By Nathan Layne
(Reuters) -Former President Donald Trump used the first public appearance since his federal indictment to ratchet up attacks on the Justice Department, accusing prosecutors, without evidence, of a politically motivated campaign to keep him from the White House.
Speaking on Saturday at Georgia's state Republican convention, Trump alleged that President Joe Biden, a Democrat, orchestrated the criminal charges in order to undermine his main political rival's presidential campaign, as well as to distract from federal and congressional investigations into Biden's son.
There is no evidence to support Trump's allegations. The Justice Department maintains that all its investigative decisions are made without regard to partisan politics, and Biden has said he would not get involved in the Trump probe.

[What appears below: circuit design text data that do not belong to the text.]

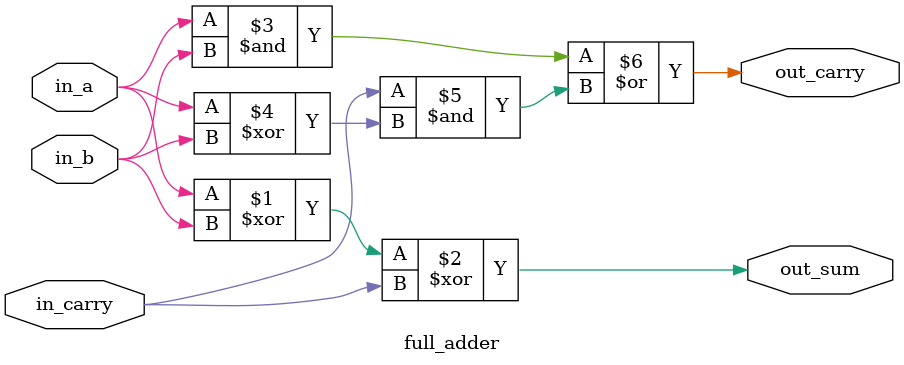
<source format=v>
module full_adder(
    input wire in_a,
    input wire in_b,
    input wire in_carry,
    output wire out_sum,
    output wire out_carry
);

// The truth table for a fill adder is like so:
// A B Cin | Sum Cout
// 0 0  0  |  0   0
// 1 0  0  |  1   0
// 0 1  0  |  1   0
// 1 1  0  |  0   1
// 0 0  1  |  1   0
// 1 0  1  |  0   1
// 0 1  1  |  0   1
// 1 1  1  |  1   1

// The sum is the XOR of all three input signals
assign out_sum = in_a ^ in_b ^ in_carry;

// The carry bit is set if either
// - Both A and B are set
// - The Carry in is set and either A or B is set
assign out_carry = (in_a & in_b) | (in_carry & (in_a ^ in_b));

endmodule

</source>
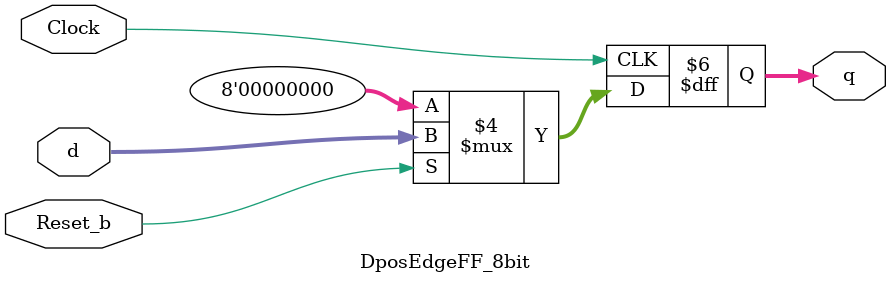
<source format=v>
`timescale 1ns/1ns

module Part2Top (SW, KEY, LEDR, HEX0, HEX1, HEX2, HEX3, HEX4, HEX5);

	input [9:0] SW;
	input [3:0] KEY;
	output [7:0] LEDR;
	output [6:0] HEX0, HEX1, HEX2, HEX3, HEX4, HEX5;
	
	wire [7:0] out;
	
	ALU alu (SW[3:0], LEDR[3:0], ~KEY[3:1], out, LEDR);
	DposEdgeFF_8bit pff (~KEY[0], SW[9], out, LEDR);
	
	HEX_Decoder data (SW[3:0], HEX0);
	HEX_Decoder highSigBits (LEDR[7:4], HEX5);
	HEX_Decoder lowSigBits (LEDR[3:0], HEX4);
	
	HEX_Decoder empty1 (4'b0000, HEX1);
	HEX_Decoder empty2 (4'b0000, HEX2);
	HEX_Decoder empty3 (4'b0000, HEX3);
	

endmodule // Part2Top

module ALU (A, B, ALUselect, Output, StoredOutput);

	input [3:0] A, B; // Two 4-bit inputs
	input [2:0] ALUselect; // 3-bit function selector
	input [7:0] StoredOutput; // Output stored on register
	output [7:0] Output; // 8-bit output
	
	wire [4:0] sum;
	fourBitAdder fba(A, B, 0, sum);
	
	/*
		0: A + B using adder
		1: A + B using Verilog '+'
		2: A NAND B on lower 4 bits and A NOR B on upper 4 bits
		3: 8'b11000000 at least one 1
		4: 8'b00111111 if A has two 1s and B has three 1s
		5: B on significant bits and !A on lesser bits
		6: XNOR on lower 4 bits and XOR on upper 4 bits
		7: Retain value
	*/
	
	reg [7:0] ALUout;
	always @(*)
	begin
		case(ALUselect[2:0])
			3'b000: // Case 0
				ALUout = {3'b000, sum};
			3'b001: // Case 1
				ALUout = A + B;
			3'b010: // Case 2
				ALUout = { ~(A | B), ~(A & B) };
			3'b011: // Case 3
				ALUout = {  {2{(|A) | (|B)}}, 6'b000000};
			3'b100: // Case 4
				ALUout = { 2'b00, {6{ ((|A) & (~&A) & (~^A)) & (&(B + 4'b0001) | &(B + 4'b0010) | &(B + 4'b0100) | &(B + 4'b1000)) }} };
			3'b101: // Case 5
				ALUout = { B[3:0], ~A[3:0] };
			3'b110: // Case 6
				ALUout = { A^B, A ~^B };
			3'b111: // Case 7
				ALUout = StoredOutput;
			default:
				ALUout = 8'b00000000;
		endcase
	end
	
	// Assign output.
	assign Output = ALUout;
	

endmodule // ALU


module DposEdgeFF_8bit (Clock, Reset_b, d, q);

	input Clock, Reset_b;
	input [7:0] d;
	output reg [7:0] q;
	
	always @(posedge Clock)
	begin
		if (Reset_b == 1'b0)
			q <= 0;
		else
			q <= d;
	end

endmodule // DposEdgeFF_8bit

</source>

"The ridiculous and baseless indictment of me by the Biden administration's weaponized department of injustice will go down as among the most horrific abuses of power in the history of our country," Trump told the crowd of local party officials.
"This vicious persecution is a travesty of justice."
His remarks came one day after prosecutors unsealed a 37-count indictment against him, alleging he mishandled classified documents that included some of the country's most sensitive security secrets after leaving the White House in 2021.
Prosecutors allege the former president held on to materials, including documents about the U.S. nuclear program and domestic vulnerabilities to a potential attack, that he knew he should not have retained.
The 49-page indictment also detailed two instances in which Trump allegedly shared classified information with people not authorized to receive it, as well as efforts to obstruct government investigators seeking to retrieve the materials.
The indictment of a former U.S. president on federal charges is unprecedented in American history and came as Trump is the clear front-runner for the Republican presidential nomination next year.
Trump told Politico on Saturday that he will continue running for president even if he were convicted.
The charges ensure the case will be a focal point of the party's nomination contest. Most of Trump's rivals responded by accusing the Justice Department of political bias, reflecting their fears of upsetting Trump's core supporters, a group thought to be 30% of the Republican electorate.
He is due to make a first appearance in the case in a Miami court on Tuesday, a day before his 77th birthday.
In a wide-ranging and at times dark and conspiratorial speech, Trump portrayed his campaign to return to the White House as part of an "epic struggle" to defeat the "sinister forces" that he said were a bigger threat to the country than foreign adversaries like Russia, North Korea and Iran.
"Think of that: from within is worse than without," he said.
U.S. Attorney General Merrick Garland appointed two different special counsels to independently investigate the handling of classified records by Trump and Biden, who discovered documents at his home and one-time office at a think tank.
Trump sought to equate the investigation into his conduct with that of Biden, even as legal experts say there are stark differences. For more than a year, Trump rebuffed efforts by the National Archives to retrieve all of the records he retained and, according to the indictment, worked to hide documents from his lawyers and investigators. In Biden's case, his attorneys informed the National Archives and the Justice Department of the discovery of classified files, according to Garland. The Justice Department has not said whether it would indict Biden.
"Biden was not indicted. And what he did is terrible," Trump said. He referred to Jack Smith, the special counsel who indicted him, as a "thug" and called for the removal of officials investigating him. "This is a sick nest of people that needs to be cleaned out immediately. Get 'em out," he added to applause.
Trump told the audience in Georgia that the "joke of an indictment" would further bolster his support within the party, similar to how charges in New York in March over hush-money payments to a porn star elevated his ranking in primary polls.
"The only good thing is it's driven my poll numbers way up."
It was unclear to what poll numbers he was referring.